本發明大體上關於沉積與處理薄膜的方法。更明確地,本發明關於填充基板中狹窄溝槽的處理。
半導體工業是快速發展的具有越來越小電晶體尺寸的晶片,以獲得每單位面積更多的功能性。由於裝置的尺寸持續縮小,裝置間的間隙/空間也是持續縮小,增加將裝置與另一裝置實體上隔離的困難度。在裝置之間的高深寬比溝槽/空間/間隙(通常是不規則形狀)中,填充高品質介電材料,以現存方法來實施(包括間隙填充、硬遮罩與間隔物應用)已經越來越有挑戰性。
在此領域中有著用於具有更小臨界尺寸的晶片設計之新方法的需求。此外,有著對於硬遮罩與間隔物應用的高品質金屬氧化物膜及在基板上形成圖案化薄膜的方法的持續需求。
本發明的一或更多具體例關於處理方法。提供其上具有至少一特徵的基板。此至少一特徵從基板表面延伸一深度至底表面且具有藉由第一側壁與第二側壁所界定的一寬度。一膜是此至少一特徵的底表面。此膜被膨脹以填充此至少一特徵。
本發明額外的具體例關於處理方法,包含提供其上具有至少一特徵的基板表面。此至少一特徵從基板表面延伸一深度至底表面且有由第一側壁與第二側壁所界定的一寬度。一金屬膜形成在基板表面與此至少一特徵的第一側壁、第二側壁及底表面之上。此金屬膜被膨脹以填充此至少一特徵,使得此膜的頂部分包含金屬氧化物、金屬氮化物、金屬矽化物及/或金屬-鍺物種,且此膜的底部分包含此金屬膜。
本發明進一步的具體例關於處理方法,包含提供其上具有至少一特徵的基板表面。此至少一特徵從基板表面延伸一深度至底表面,且具有由第一側壁與第二側壁所界定的一寬度。基板表面包括一膜,此膜填充此至少一特徵並在基板表面上延伸。在基板表面上方的膜被移除,以留下基板表面與暴露的特徵中的膜。特徵中的膜被膨脹以造成此膜的直上成長,以形成從此至少一特徵延伸之此膜的柱子。材料層形成在基板表面上,且此膜的柱子被移除,以留下其上具有材料層的此至少一特徵。
在說明本發明的數個範例具體例之前,將理解到本發明並不侷限於接下來的說明書中所說明的架構或處理步驟的細節。本發明能為其他具體例且可以各種方式實行或執行。

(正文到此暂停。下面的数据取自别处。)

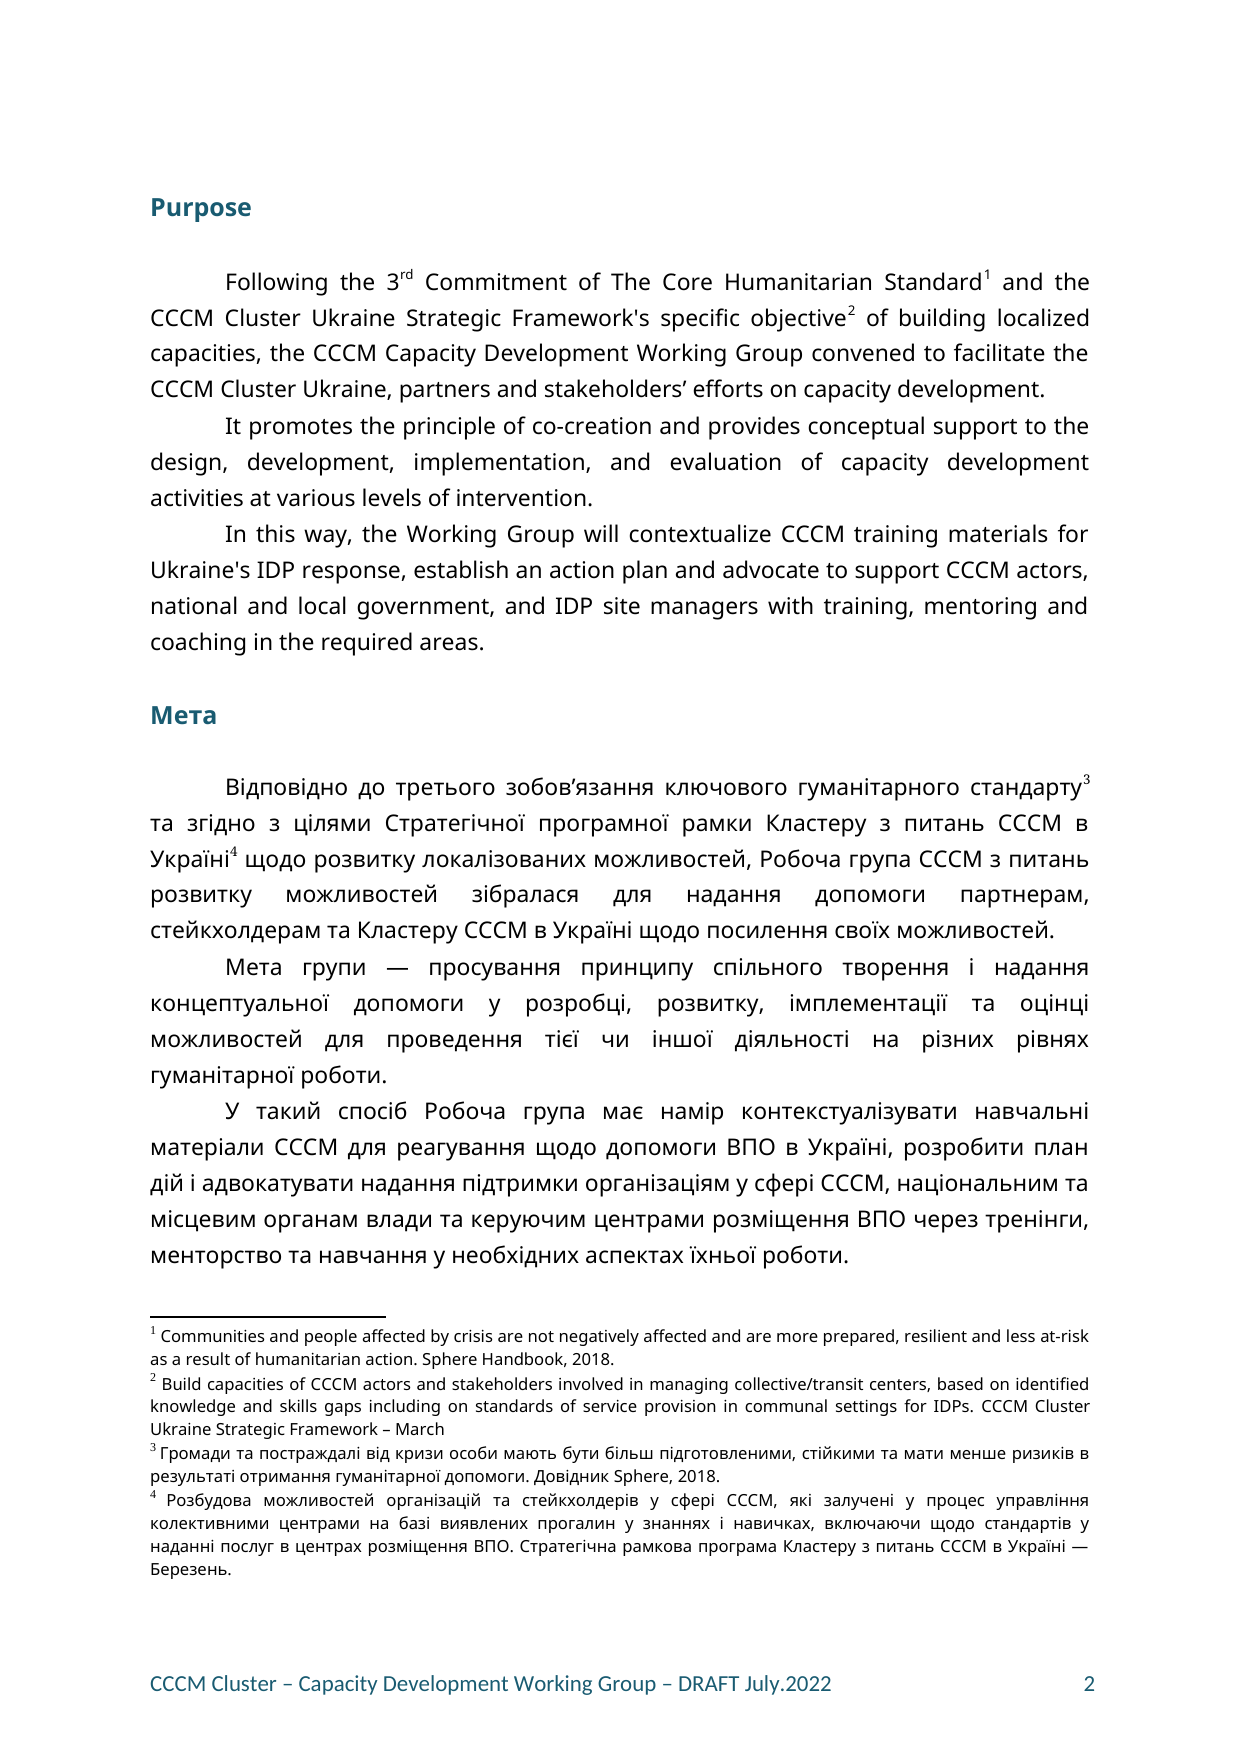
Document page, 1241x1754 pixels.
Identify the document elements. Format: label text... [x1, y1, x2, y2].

本文中使用「基板」指稱任何基板或形成在基板上的材料表面,在其上於製造處理期間執行膜處理。例如,在其上可執行處理的基板表面包括材料,諸如矽、氧化矽、氮化矽、應變矽、絕緣體上矽(SOI)、碳摻雜氧化矽、非晶矽、摻雜矽、鍺、砷化鎵、玻璃、藍寶石、及其他材料,諸如金屬、金屬氮化物、金屬合金、與其他傳導材料,取決於應用。基板包括而沒有限制於半導體晶圓。基板可暴露至預處理製程以拋光、蝕刻、還原、氧化、羥基化、退火、UV固化、電子束固化及/或烘烤基板表面。除了直接在基板本身表面上的膜處理,在本發明中,揭示的任何膜處理步驟也可執行在形成於基板上的下方層之上,如之後更詳細地揭示,且用語「基板表面」是意指包括如文中所指示的此下方層。因此例如,在膜/層或部分膜/層已經被沉積在基板表面上的地方,新沉積膜/層的暴露表面成為基板表面。
本發明的一或更多具體例關於沉積金屬氧化物膜的方法,用於任何共形、非共形及/或低至高深寬比間隙/溝槽/孔隙填充應用。本發明的具體例有利地提供在小尺寸的高深寬比(AR)結構中沉積膜(例如金屬氧化物膜)的方法。本發明的某些具體例有利地提供填充間隙的方法,而不在間隙中形成接縫。本發明的一或更多具體例有利地提供形成自我對準通孔的方法。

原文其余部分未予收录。